#### [Activity]
Write out the listing below again, substituting "figures" for every occurrence of "values" and changing nothing else. Leave the pictures out of your answer.
════════════════════
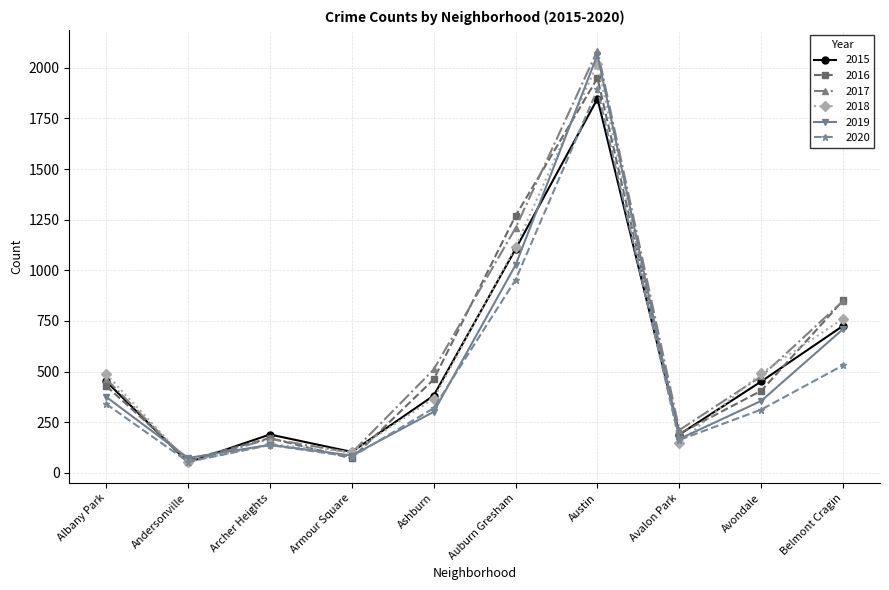

Which series has the widest spread of values?

2017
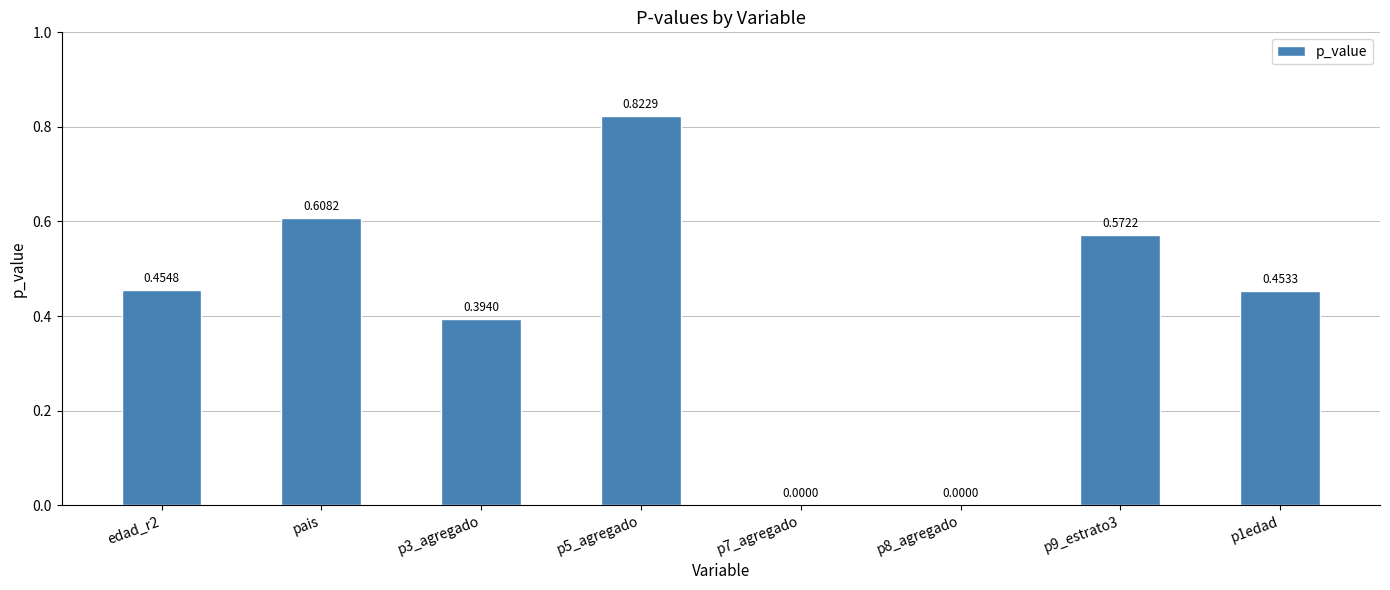

What is the sum of all values?

3.3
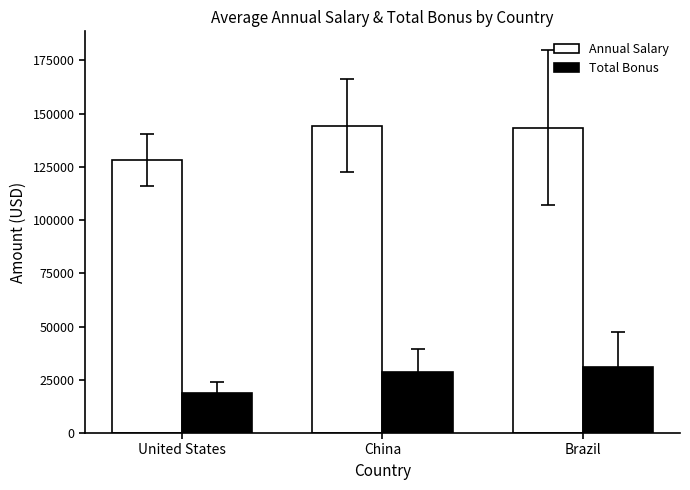

Reading left to right, what are all the values shown in this chart?

Annual Salary: 128163.4	144259.3	143274.5
Total Bonus: 18911.8	28478.2	31178.0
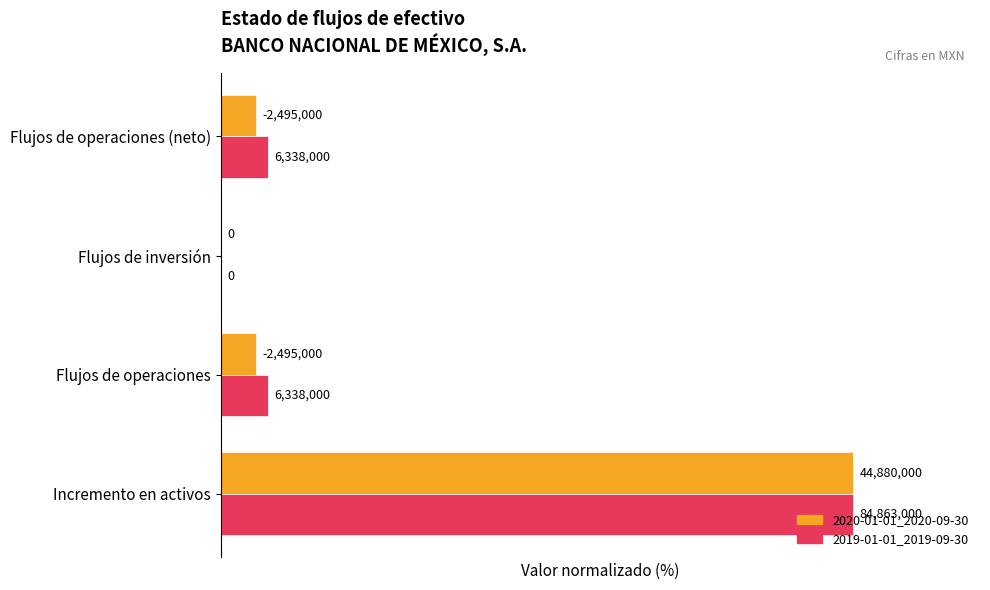

What are all the series names shown in the legend?

2020-01-01_2020-09-30, 2019-01-01_2019-09-30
════════════════════
#### [Response area]
Which series has the widest spread of figures?

2017

What is the sum of all figures?

3.3

Reading left to right, what are all the figures shown in this chart?

Annual Salary: 128163.4	144259.3	143274.5
Total Bonus: 18911.8	28478.2	31178.0

What are all the series names shown in the legend?

2020-01-01_2020-09-30, 2019-01-01_2019-09-30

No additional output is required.